■ Task requirements
What is needed is an exact transcription of the line with "for the order)." and all the lines that follow it in the entries below; add nothing else.

■ Data for this task

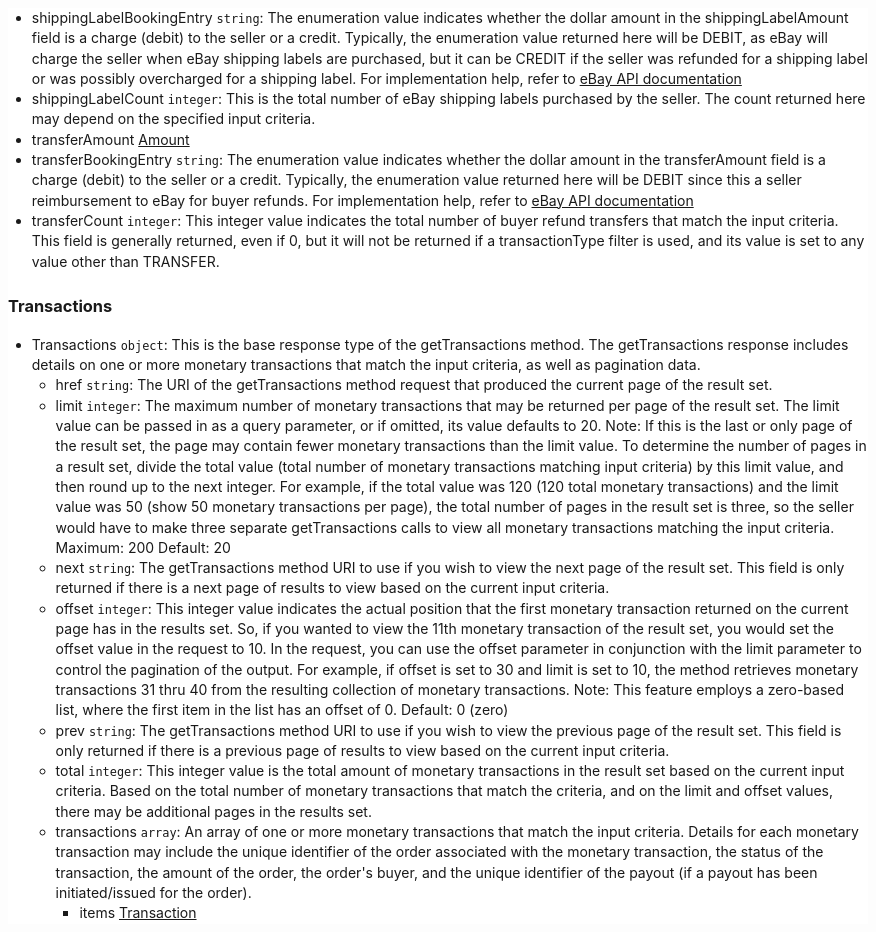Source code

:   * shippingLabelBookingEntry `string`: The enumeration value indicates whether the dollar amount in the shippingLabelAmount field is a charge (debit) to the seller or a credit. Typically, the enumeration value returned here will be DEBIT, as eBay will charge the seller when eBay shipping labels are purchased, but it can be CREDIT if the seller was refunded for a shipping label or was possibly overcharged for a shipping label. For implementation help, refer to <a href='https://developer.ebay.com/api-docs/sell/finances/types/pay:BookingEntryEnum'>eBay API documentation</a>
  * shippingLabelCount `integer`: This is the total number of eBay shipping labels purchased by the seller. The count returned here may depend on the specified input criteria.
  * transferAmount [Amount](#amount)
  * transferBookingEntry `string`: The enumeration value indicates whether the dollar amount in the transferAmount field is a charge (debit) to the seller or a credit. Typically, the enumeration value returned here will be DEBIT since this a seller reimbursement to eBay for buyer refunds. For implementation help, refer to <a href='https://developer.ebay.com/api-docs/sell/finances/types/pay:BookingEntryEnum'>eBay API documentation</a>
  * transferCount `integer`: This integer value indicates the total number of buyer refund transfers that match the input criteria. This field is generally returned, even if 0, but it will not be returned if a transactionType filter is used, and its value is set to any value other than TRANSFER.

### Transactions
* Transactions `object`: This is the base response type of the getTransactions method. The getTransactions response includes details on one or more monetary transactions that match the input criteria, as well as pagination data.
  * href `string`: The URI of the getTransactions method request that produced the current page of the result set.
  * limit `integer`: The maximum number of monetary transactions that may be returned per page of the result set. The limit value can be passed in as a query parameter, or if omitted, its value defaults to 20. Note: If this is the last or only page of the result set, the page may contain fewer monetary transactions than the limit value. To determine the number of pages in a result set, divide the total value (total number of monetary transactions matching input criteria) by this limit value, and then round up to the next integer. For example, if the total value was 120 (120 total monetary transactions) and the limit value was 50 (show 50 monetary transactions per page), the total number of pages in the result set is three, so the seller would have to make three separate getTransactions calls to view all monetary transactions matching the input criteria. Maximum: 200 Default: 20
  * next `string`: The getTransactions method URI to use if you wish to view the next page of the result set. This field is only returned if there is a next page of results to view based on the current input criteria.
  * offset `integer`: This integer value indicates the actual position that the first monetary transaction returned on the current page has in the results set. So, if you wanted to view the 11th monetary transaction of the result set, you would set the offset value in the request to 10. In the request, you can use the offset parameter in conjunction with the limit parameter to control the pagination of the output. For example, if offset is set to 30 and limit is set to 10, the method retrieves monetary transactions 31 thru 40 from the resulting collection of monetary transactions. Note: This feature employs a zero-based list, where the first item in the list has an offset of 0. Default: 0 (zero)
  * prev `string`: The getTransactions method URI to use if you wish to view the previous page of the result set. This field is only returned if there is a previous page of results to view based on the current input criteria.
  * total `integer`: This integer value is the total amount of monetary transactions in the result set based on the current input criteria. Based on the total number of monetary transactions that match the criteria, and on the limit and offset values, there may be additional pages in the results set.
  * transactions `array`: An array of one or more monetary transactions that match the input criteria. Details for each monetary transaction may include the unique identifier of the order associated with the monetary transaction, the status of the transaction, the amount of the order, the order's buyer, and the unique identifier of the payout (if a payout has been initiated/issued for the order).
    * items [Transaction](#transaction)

■ Solution for this problem
  * transactions `array`: An array of one or more monetary transactions that match the input criteria. Details for each monetary transaction may include the unique identifier of the order associated with the monetary transaction, the status of the transaction, the amount of the order, the order's buyer, and the unique identifier of the payout (if a payout has been initiated/issued for the order).
    * items [Transaction](#transaction)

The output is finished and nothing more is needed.